Early biological response of fibroblasts as a major component of foreign body reaction was most affected by the filament construction of the mesh combining polypropylene with multifilament, partially absorbable polyglactin fibres. Material reduction did not weaken foreign body reaction. Confirming previous findings from animal experiments and clinical observations, the described in vitro model seems to be an appropriate primary tool for studying the biological tolerance towards meshes.

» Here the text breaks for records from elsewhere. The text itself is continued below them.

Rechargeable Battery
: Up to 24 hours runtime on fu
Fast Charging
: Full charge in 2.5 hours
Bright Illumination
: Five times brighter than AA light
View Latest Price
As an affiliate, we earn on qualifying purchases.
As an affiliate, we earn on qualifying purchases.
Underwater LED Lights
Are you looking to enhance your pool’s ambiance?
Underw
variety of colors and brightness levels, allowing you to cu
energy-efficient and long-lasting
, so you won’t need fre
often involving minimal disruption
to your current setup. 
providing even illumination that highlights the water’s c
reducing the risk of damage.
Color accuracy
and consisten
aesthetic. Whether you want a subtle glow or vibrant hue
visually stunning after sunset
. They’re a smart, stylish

材料数量和孔径最近被讨论为疝修补术中使用的网片植入物生物相容性的可能重要决定因素。本研究旨在确定其他结构参数是否会影响体外早期异物反应的程度。
将NRK - 49F(正常大鼠肾细胞混合培养物)成纤维细胞培养物与“轻质”微孔网片(35 g/m²,0.25 mm厚)、“重质”聚丙烯编织网片(95 g/m²,0.55 mm厚)和聚丙烯/聚乙交酯复合网片(35 g/m²,0.5 mm厚)一起孵育。无网片的细胞悬液用作对照组。通过市售的定量测试测量成纤维细胞的增殖、侵袭和凋亡率。动态测量上清液中由成纤维细胞分泌的肿瘤坏死因子-α、转化生长因子-β1、白细胞介素(IL)-1β、IL - 6和IL - 10在6 - 96小时时间动力学中的水平。
所有网片均增强了成纤维细胞的侵袭潜力以及增殖和凋亡率。与两种纯聚丙烯网片和对照组相比,复合网片对细胞更新的刺激作用相应地使IL - 6水平升高,并且显著抑制了转化生长因子-β1的水平。
作为异物反应主要成分的成纤维细胞的早期生物学反应受聚丙烯与复丝、部分可吸收的聚乙交酯纤维结合的网片的细丝结构影响最大。材料减少并未减弱异物反应。证实了先前动物实验和临床观察的结果,所述体外模型似乎是研究对网片生物耐受性的合适的初步工具。